Groszkowe pesto to moje kolejne ulubione pesto. Czy ja w ogóle czegoś nie lubię? Naprawdę nie umiem odpowiedzieć na to pytanie. Kocham jedzenie w każdej postaci, nie jestem malkontentem, nie wybrzydzam, próbuję, testuję i układam przepisy według uznania i smaku.
Czy to będzie wystawny obiad czy też prosta kanapka na śniadanie musi to być przepis smaczny i łatwy w wykonaniu, aczkolwiek niecodzienny, wywołujący zainteresowanie i natychmiastowe uczucie pragnienia.
Kanapka z groszkowym pesto i fetą pewnie trudno znaleźć w mlecznym barze czy pobliskiej kafeterii. Szkoda bo to bardzo smaczna kanapka, tania i pożywna, która natychmiast przykuwa spojrzenie i wręcz przemawia „zjedz mnie”. Bardzo lubię takie naturalnie kolorowe cuda, które na dodatek można zjeść ze smakiem.

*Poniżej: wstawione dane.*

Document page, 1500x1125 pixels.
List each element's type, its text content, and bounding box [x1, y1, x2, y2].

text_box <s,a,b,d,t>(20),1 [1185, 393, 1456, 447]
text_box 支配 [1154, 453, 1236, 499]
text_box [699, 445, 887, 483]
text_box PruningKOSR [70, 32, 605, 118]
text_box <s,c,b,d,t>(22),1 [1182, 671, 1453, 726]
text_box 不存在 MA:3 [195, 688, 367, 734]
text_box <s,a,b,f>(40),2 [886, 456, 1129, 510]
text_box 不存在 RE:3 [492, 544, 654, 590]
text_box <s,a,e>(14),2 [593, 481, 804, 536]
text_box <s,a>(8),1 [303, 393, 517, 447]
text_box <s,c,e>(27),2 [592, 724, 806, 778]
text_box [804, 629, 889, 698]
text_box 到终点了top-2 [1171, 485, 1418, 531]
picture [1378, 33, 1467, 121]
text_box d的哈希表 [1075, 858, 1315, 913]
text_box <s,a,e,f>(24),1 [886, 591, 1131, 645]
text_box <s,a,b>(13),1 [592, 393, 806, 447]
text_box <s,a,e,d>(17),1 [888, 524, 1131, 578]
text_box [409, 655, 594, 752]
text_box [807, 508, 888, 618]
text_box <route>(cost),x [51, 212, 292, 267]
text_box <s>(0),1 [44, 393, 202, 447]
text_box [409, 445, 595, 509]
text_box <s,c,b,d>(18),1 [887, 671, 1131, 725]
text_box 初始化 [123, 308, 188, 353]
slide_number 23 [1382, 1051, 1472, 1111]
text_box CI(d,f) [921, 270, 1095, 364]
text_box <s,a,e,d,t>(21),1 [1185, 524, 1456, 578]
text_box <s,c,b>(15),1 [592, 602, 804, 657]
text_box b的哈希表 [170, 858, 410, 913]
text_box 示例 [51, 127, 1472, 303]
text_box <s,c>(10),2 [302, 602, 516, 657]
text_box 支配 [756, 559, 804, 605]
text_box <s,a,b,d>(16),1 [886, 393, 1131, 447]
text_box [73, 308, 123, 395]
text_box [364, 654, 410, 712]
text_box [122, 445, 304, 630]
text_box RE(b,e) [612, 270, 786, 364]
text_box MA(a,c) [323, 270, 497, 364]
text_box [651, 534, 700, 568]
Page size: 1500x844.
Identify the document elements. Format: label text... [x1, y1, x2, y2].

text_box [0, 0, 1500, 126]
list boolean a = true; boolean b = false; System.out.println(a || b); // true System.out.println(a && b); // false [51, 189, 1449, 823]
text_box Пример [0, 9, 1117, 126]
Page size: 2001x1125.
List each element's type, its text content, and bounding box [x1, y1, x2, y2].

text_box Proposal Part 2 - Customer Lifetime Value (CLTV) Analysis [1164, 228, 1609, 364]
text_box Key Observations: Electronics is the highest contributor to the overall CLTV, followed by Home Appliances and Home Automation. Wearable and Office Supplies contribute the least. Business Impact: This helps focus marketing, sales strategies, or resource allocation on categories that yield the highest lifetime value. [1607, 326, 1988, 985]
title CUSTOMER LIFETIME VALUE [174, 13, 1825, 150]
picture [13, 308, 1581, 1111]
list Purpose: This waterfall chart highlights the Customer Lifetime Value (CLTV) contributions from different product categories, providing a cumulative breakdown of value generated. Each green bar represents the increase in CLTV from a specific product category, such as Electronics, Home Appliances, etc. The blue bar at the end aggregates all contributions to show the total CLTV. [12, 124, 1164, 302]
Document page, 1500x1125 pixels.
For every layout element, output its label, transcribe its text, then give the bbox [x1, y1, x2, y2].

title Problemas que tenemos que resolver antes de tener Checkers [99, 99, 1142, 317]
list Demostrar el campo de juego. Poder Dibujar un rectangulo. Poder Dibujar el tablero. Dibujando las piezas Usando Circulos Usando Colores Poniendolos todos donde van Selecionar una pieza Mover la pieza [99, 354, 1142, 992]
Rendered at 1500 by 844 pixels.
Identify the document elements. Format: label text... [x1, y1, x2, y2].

Chleb do kanapki to oczywiście chleb z mojego wypieku. Użyłam tutaj chleb tostowy, ale to oczywiście kwestia wyboru.
Kanapki z groszkowym pesto i fetą
5 kanapek
Składniki:
150 g mrożonego groszku
kilka łodyg świeżej bazylii
2 ząbki czosnku
2 łyżki utartego parmezanu
3 łyżki dobrej oliwy
sól do smaku
5 kromek chleba
100 g pokruszonej fety
czarny pieprz do posypania
skórka otarta z połowy cytryny
½ czerwonej cebuli, drobno pokrojonej
Opiecz kromki chleba w tosterze lub na patelni z rozgrzanym olejem lub oliwą. Każdą kromkę posyp obficie pokruszoną fetą, następnie drobno posiekaną cebulką. Na wierzchu kanapki ułóż groszkowe pesto. Posyp kanapkę czarnym pieprzem grubo zmielonym i otartą skórką z cytryny.
9 komentarzy
takie pesto byłoby też świetną propozycją do makaronu :)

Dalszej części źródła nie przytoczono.